Whilst it is entirely Desdemona’s fault and hence the responsibility she lost the handkerchief, its subsequent fate is determined by a chance. The fact it is Emilia, Iago’s wife, who found it seems very coincidental as well as that she, albeit her devotion to Desdemona, decides to give it to Iago who was seeking it for so long, and not the true owner of the item, as Iago walks in immediately after she had discovered the lost handkerchief and does not let her second-guess her actions.
“EMILIA
I am glad I have found this napkin:
This was her first remembrance from the Moor:
My wayward husband hath a hundred times
Woo’d me to steal it; but she so loves the token,
For he conjured her she should ever keep it,
That she reserves it evermore about her
To kiss and talk to. I’ll have the work ta’en out,
And give’t Iago: what he will do with it
Heaven knows, not I;
I nothing but to please his fantasy.
Re-enter Iago” (3.3.13-14)
Thus, it can be concluded, that despite being a direct action of Desdemona’s, it was out of her intention.

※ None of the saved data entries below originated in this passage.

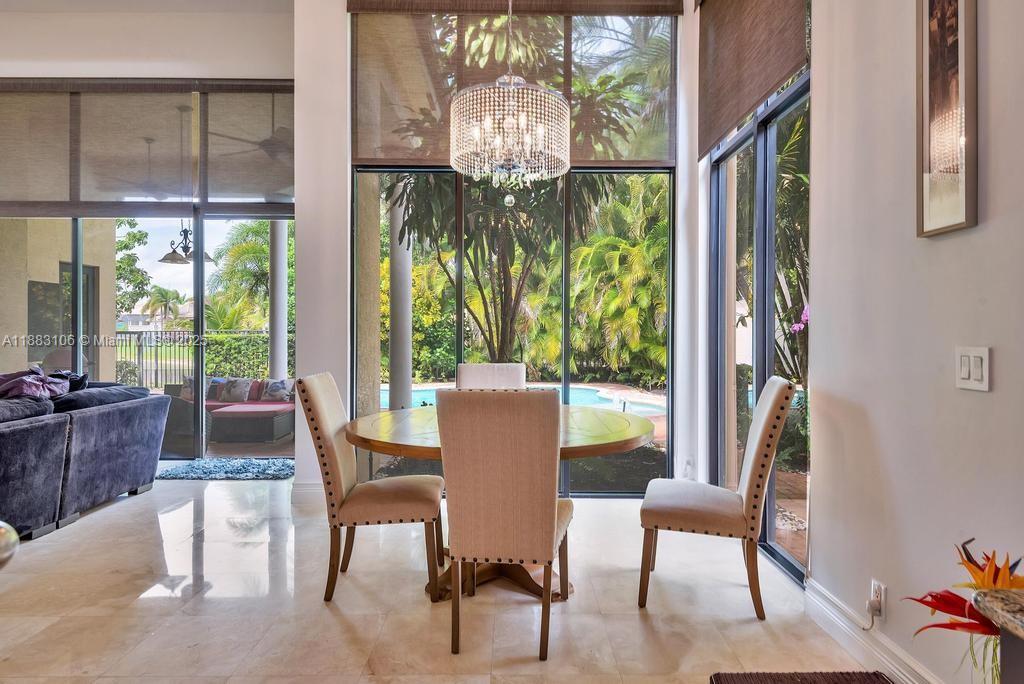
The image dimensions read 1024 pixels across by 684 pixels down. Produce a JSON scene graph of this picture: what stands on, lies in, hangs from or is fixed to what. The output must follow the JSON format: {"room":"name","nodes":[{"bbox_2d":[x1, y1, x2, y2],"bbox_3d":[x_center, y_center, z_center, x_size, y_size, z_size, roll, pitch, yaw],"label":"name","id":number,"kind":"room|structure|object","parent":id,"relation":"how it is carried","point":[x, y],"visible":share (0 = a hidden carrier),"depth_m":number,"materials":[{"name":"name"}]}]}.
{"room":"dining room","nodes":[
{"label":"dining room","id":0,"kind":"room"},
{"bbox_2d":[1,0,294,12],"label":"ceiling","id":1,"kind":"structure","parent":0,"point":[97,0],"depth_m":4.81,"materials":[{"name":"white paint"}]},
{"bbox_2d":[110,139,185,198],"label":"ceiling fan","id":2,"kind":"object","parent":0,"point":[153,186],"visible":0.75,"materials":[{"name":"metal"}]},
{"bbox_2d":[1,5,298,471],"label":"left back wall","id":3,"kind":"structure","parent":0,"point":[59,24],"depth_m":5.49,"materials":[{"name":"white paint"}]},
{"bbox_2d":[0,79,293,217],"bbox_3d":[-3.346,-1.705,5.233,3.069,1.153,0.073,0,0,0],"label":"roller shade","id":4,"kind":"object","parent":3,"relation":"attached to","point":[29,190],"visible":0.99,"depth_m":5.22,"materials":[{"name":"grey fabric"}]},
{"bbox_2d":[0,209,294,462],"bbox_3d":[-3.734,-0.614,5.501,4.066,3.405,0.129,0,0,0],"label":"sliding glass door","id":5,"kind":"structure","parent":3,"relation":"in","point":[201,312],"depth_m":5.49,"materials":[{"name":"glass"}]},
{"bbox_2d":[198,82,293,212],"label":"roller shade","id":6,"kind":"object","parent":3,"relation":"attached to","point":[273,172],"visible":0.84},
{"bbox_2d":[156,223,214,265],"bbox_3d":[-3.672,-1.433,6.750,0.567,1.049,0.583,0,0,0],"label":"pendant lamp","id":7,"kind":"object","parent":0,"point":[171,256],"visible":0.73,"depth_m":6.69,"materials":[{"name":"metal"}]},
{"bbox_2d":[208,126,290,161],"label":"ceiling fan","id":8,"kind":"object","parent":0,"point":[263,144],"visible":0.53,"depth_m":5.92,"materials":[{"name":"metal"}]},
{"bbox_2d":[0,470,893,683],"bbox_3d":[-1.977,1.206,1.450,7.817,0.105,8.566,0,0,0],"label":"floor","id":9,"kind":"structure","parent":0,"point":[325,617],"depth_m":2.58,"materials":[{"name":"beige"}]},
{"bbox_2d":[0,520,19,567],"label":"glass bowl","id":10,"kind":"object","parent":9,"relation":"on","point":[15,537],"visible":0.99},
{"bbox_2d":[0,380,171,541],"bbox_3d":[-3.473,0.718,3.259,1.790,0.842,3.277,0,0,0],"label":"sectional sofa","id":11,"kind":"object","parent":9,"relation":"on","point":[101,435],"visible":0.98,"depth_m":3.77,"materials":[{"name":"fabric"}]},
{"bbox_2d":[0,365,74,399],"bbox_3d":[-3.304,0.311,4.055,0.528,0.275,0.541,0,0,0],"label":"purple blanket","id":12,"kind":"object","parent":11,"relation":"on","point":[41,375],"visible":0.82,"depth_m":4.00,"materials":[{"name":"purple fabric"}]},
{"bbox_2d":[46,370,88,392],"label":"throw pillow","id":13,"kind":"object","parent":11,"relation":"on","point":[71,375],"visible":0.3,"depth_m":4.50,"materials":[{"name":"fabric"}]},
{"bbox_2d":[155,456,294,480],"bbox_3d":[-2.382,1.092,5.168,1.185,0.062,0.707,0,0,0],"label":"blue rug","id":14,"kind":"object","parent":9,"relation":"on","point":[221,463],"visible":0.89,"depth_m":5.05,"materials":[{"name":"carpet"}]},
{"bbox_2d":[299,372,443,603],"bbox_3d":[-0.655,0.650,2.875,0.616,1.002,0.498,0,0,0],"label":"dining chair","id":15,"kind":"object","parent":9,"relation":"on","point":[325,421],"visible":0.98,"depth_m":2.68,"materials":[{"name":"beige fabric"}]},
{"bbox_2d":[456,362,526,389],"bbox_3d":[-0.133,0.636,3.753,0.491,0.991,0.623,0,0,0],"label":"dining chair","id":16,"kind":"object","parent":9,"relation":"on","point":[481,367],"visible":0.25,"depth_m":3.92,"materials":[{"name":"fabric"}]},
{"bbox_2d":[342,401,660,599],"bbox_3d":[-0.047,0.778,2.950,1.486,0.757,1.446,0,0,0],"label":"dining table","id":17,"kind":"object","parent":9,"relation":"on","point":[622,429],"visible":0.53,"depth_m":2.76,"materials":[{"name":"brown wood"}]},
{"bbox_2d":[437,388,571,660],"bbox_3d":[-0.005,0.656,2.419,0.476,1.002,0.630,0,0,10],"label":"dining chair","id":18,"kind":"object","parent":9,"relation":"on","point":[554,507],"visible":1,"depth_m":2.17,"materials":[{"name":"fabric"}]},
{"bbox_2d":[639,379,795,619],"bbox_3d":[0.916,0.655,2.735,0.609,0.999,0.507,0,0,17],"label":"dining chair","id":19,"kind":"object","parent":9,"relation":"on","point":[752,477],"visible":1,"depth_m":2.53,"materials":[{"name":"fabric"}]},
{"bbox_2d":[709,671,895,683],"bbox_3d":[0.839,1.052,1.402,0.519,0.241,0.688,0,0,0],"label":"woven mat","id":20,"kind":"object","parent":9,"relation":"on","point":[838,677],"visible":0.98,"depth_m":1.70,"materials":[{"name":"brown"}]},
{"bbox_2d":[902,536,1023,683],"bbox_3d":[1.046,0.725,1.286,0.387,0.573,0.367,0,0,0],"label":"flower arrangement","id":21,"kind":"object","parent":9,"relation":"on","point":[924,603],"visible":0.86,"depth_m":1.28,"materials":[{"name":"plant"}]},
{"bbox_2d":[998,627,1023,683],"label":"cabinet","id":22,"kind":"object","parent":9,"relation":"on","point":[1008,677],"visible":0.77,"depth_m":0.75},
{"bbox_2d":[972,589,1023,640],"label":"granite countertop","id":23,"kind":"structure","parent":22,"relation":"on","point":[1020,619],"depth_m":0.74,"materials":[{"name":"stone"}]},
{"bbox_2d":[290,2,692,502],"bbox_3d":[-0.013,-0.848,4.336,3.001,3.962,0.311,0,0,0],"label":"back wall","id":24,"kind":"structure","parent":0,"point":[337,4],"depth_m":4.25,"materials":[{"name":"white paint"}]},
{"bbox_2d":[291,481,324,505],"bbox_3d":[-1.359,1.065,4.230,0.379,0.148,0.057,0,0,0],"label":"baseboard","id":25,"kind":"structure","parent":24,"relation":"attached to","point":[305,485],"depth_m":4.20,"materials":[{"name":"white paint"}]},
{"bbox_2d":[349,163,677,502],"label":"sliding glass door","id":26,"kind":"structure","parent":24,"relation":"in","point":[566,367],"depth_m":4.40,"materials":[{"name":"glass"}]},
{"bbox_2d":[349,2,678,168],"bbox_3d":[0.018,-1.911,4.261,2.290,1.296,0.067,0,0,0],"label":"window shade","id":27,"kind":"object","parent":24,"relation":"attached to","point":[401,156],"visible":0.75,"depth_m":4.25,"materials":[{"name":"brown fabric"}]},
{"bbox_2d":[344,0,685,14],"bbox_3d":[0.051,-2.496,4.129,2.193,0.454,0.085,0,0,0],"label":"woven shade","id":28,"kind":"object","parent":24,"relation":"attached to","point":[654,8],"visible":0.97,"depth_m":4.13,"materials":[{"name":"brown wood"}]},
{"bbox_2d":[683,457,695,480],"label":"wall socket","id":29,"kind":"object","parent":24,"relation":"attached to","point":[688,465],"visible":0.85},
{"bbox_2d":[448,0,572,194],"bbox_3d":[-0.008,-1.588,2.858,0.607,1.798,0.591,0,0,0],"label":"chandelier","id":30,"kind":"object","parent":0,"point":[487,124],"visible":0.99,"depth_m":2.76,"materials":[{"name":"glass"}]},
{"bbox_2d":[805,0,1023,683],"bbox_3d":[1.378,-0.708,0.181,0.177,3.777,5.664,0,0,0],"label":"right wall","id":31,"kind":"structure","parent":0,"point":[1008,353],"depth_m":1.96,"materials":[{"name":"white paint"}]},
{"bbox_2d":[697,0,809,157],"bbox_3d":[1.289,-1.767,3.340,0.053,1.077,1.455,0,0,0],"label":"woven shade","id":32,"kind":"object","parent":31,"relation":"attached to","point":[760,98],"visible":0.98,"depth_m":3.29,"materials":[{"name":"brown fabric"}]},
{"bbox_2d":[709,69,809,588],"bbox_3d":[1.408,-0.331,3.418,0.096,2.981,1.649,0,0,0],"label":"sliding glass door","id":33,"kind":"structure","parent":31,"relation":"in","point":[782,561],"depth_m":3.36,"materials":[{"name":"glass"}]},
{"bbox_2d":[804,578,947,683],"bbox_3d":[1.294,1.092,0.836,0.020,0.136,3.662,0,0,0],"label":"baseboard","id":34,"kind":"structure","parent":31,"relation":"attached to","point":[912,665],"depth_m":2.15,"materials":[{"name":"white paint"}]},
{"bbox_2d":[869,578,886,619],"bbox_3d":[1.262,0.885,2.063,0.009,0.114,0.069,0,0,0],"label":"wall socket","id":35,"kind":"object","parent":31,"relation":"attached to","point":[878,593],"visible":0.76,"depth_m":2.04,"materials":[{"name":"white plastic"}]},
{"bbox_2d":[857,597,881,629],"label":"power plug","id":36,"kind":"object","parent":35,"relation":"attached to","point":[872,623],"visible":0.97,"depth_m":2.09,"materials":[{"name":"white plastic"}]},
{"bbox_2d":[916,0,978,238],"bbox_3d":[1.270,-0.754,1.751,0.029,0.881,0.255,0,0,0],"label":"framed picture","id":37,"kind":"object","parent":31,"relation":"attached to","point":[928,220],"visible":0.99,"depth_m":1.74},
{"bbox_2d":[955,346,990,391],"bbox_3d":[1.251,0.072,1.631,0.013,0.116,0.114,0,0,0],"label":"light switch","id":38,"kind":"object","parent":31,"relation":"attached to","point":[964,373],"visible":0.97,"depth_m":1.62,"materials":[{"name":"white plastic"}]},
{"label":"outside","id":39,"kind":"structure","parent":0,"visible":0},
{"bbox_2d":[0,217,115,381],"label":"patio wall","id":40,"kind":"structure","parent":39,"point":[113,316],"depth_m":7.38,"materials":[{"name":"beige paint"}]},
{"bbox_2d":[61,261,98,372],"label":"patio door","id":41,"kind":"structure","parent":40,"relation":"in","point":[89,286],"depth_m":7.97,"materials":[{"name":"glass"}]},
{"bbox_2d":[268,220,287,377],"bbox_3d":[-3.269,-0.476,8.342,0.305,3.035,0.308,0,0,0],"label":"patio column","id":42,"kind":"structure","parent":39,"point":[281,226],"depth_m":8.25,"materials":[{"name":"white paint"}]},
{"bbox_2d":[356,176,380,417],"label":"patio column","id":43,"kind":"structure","parent":39,"point":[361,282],"depth_m":5.47,"materials":[{"name":"beige paint"}]},
{"bbox_2d":[388,180,412,415],"bbox_3d":[-1.185,-0.588,6.349,0.325,3.441,0.331,0,0,0],"label":"patio column","id":44,"kind":"structure","parent":39,"point":[397,214],"depth_m":6.23,"materials":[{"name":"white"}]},
{"bbox_2d":[396,381,668,418],"bbox_3d":[0.151,1.067,9.907,4.673,0.450,3.196,0,0,0],"label":"swimming pool","id":45,"kind":"structure","parent":39,"relation":"in","point":[590,395],"depth_m":10.20,"materials":[{"name":"liquid"}]},
{"label":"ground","id":46,"kind":"structure","parent":39,"visible":0},
{"bbox_2d":[114,217,152,315],"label":"tree","id":47,"kind":"object","parent":46,"relation":"on","point":[135,236],"visible":0.35,"materials":[{"name":"green plant"}]},
{"bbox_2d":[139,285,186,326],"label":"palm tree","id":48,"kind":"object","parent":46,"relation":"on","point":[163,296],"visible":0.8,"materials":[{"name":"green plant"}]},
{"bbox_2d":[108,330,286,386],"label":"metal fence","id":49,"kind":"object","parent":46,"relation":"on","point":[139,351],"visible":0.41,"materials":[{"name":"black metal"}]},
{"bbox_2d":[168,376,294,444],"bbox_3d":[-3.221,0.800,7.099,1.765,0.681,1.007,0,0,0],"label":"outdoor sofa","id":50,"kind":"object","parent":46,"relation":"on","point":[291,407],"visible":0.52,"depth_m":6.80,"materials":[{"name":"wicker"}]},
{"bbox_2d":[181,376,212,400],"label":"throw pillow","id":51,"kind":"object","parent":50,"relation":"on","point":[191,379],"visible":0.35,"depth_m":7.11,"materials":[{"name":"grey fabric"}]},
{"bbox_2d":[216,378,253,402],"bbox_3d":[-3.376,0.584,7.293,0.425,0.279,0.191,0,0,10],"label":"throw pillow","id":52,"kind":"object","parent":50,"relation":"on","point":[227,387],"visible":0.95,"depth_m":7.22,"materials":[{"name":"grey fabric"}]},
{"bbox_2d":[261,378,294,401],"bbox_3d":[-2.786,0.581,7.194,0.419,0.258,0.191,0,0,11],"label":"throw pillow","id":53,"kind":"object","parent":50,"relation":"on","point":[271,393],"visible":0.88,"depth_m":7.13,"materials":[{"name":"grey fabric"}]},
{"bbox_2d":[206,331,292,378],"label":"hedge","id":54,"kind":"object","parent":46,"relation":"on","point":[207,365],"visible":0.34,"materials":[{"name":"green plant"}]},
{"bbox_2d":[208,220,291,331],"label":"palm tree","id":55,"kind":"object","parent":46,"relation":"on","point":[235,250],"visible":0.49,"materials":[{"name":"green plant"}]},
{"bbox_2d":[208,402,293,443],"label":"ottoman","id":56,"kind":"object","parent":46,"relation":"on","point":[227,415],"visible":0.95,"depth_m":6.42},
{"bbox_2d":[393,168,612,367],"bbox_3d":[-0.136,-0.844,6.908,2.992,4.018,2.784,0,0,0],"label":"palm tree","id":57,"kind":"object","parent":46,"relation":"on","point":[481,292],"visible":0.55,"depth_m":6.74,"materials":[{"name":"green plant"}]},
{"bbox_2d":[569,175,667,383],"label":"palm tree","id":58,"kind":"object","parent":46,"relation":"on","point":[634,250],"visible":0.45,"materials":[{"name":"green plant"}]},
{"bbox_2d":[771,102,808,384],"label":"palm tree","id":59,"kind":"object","parent":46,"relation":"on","point":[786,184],"visible":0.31,"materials":[{"name":"green plant"}]},
{"bbox_2d":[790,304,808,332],"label":"pink flower","id":60,"kind":"object","parent":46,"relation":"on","point":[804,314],"visible":0.22,"depth_m":6.02,"materials":[{"name":"plant"}]}
]}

Lastly, the final piece of evidence that made Othello believe in Desdemona’s infidelity, yet was completely forged is the conversation between Iago and Cassio he overheard. By a complete chance, not once in the conversation Cassio mentions the name of his lover he had allegedly slept with, Bianca. Due to Iago’s manipulations Othello perceives Cassio’s story in such a way as if it was told about Desdemona, making her a “trumpet”: “She was here even now; she haunts me in every place.” (4.1.7) Moreover, completely by chance Bianca herself then enters the scene, bringing the aforementioned handkerchief, hence proving Cassio’s “accusations”. This made it possible for the future events to take place and contributed to the culmination of the play.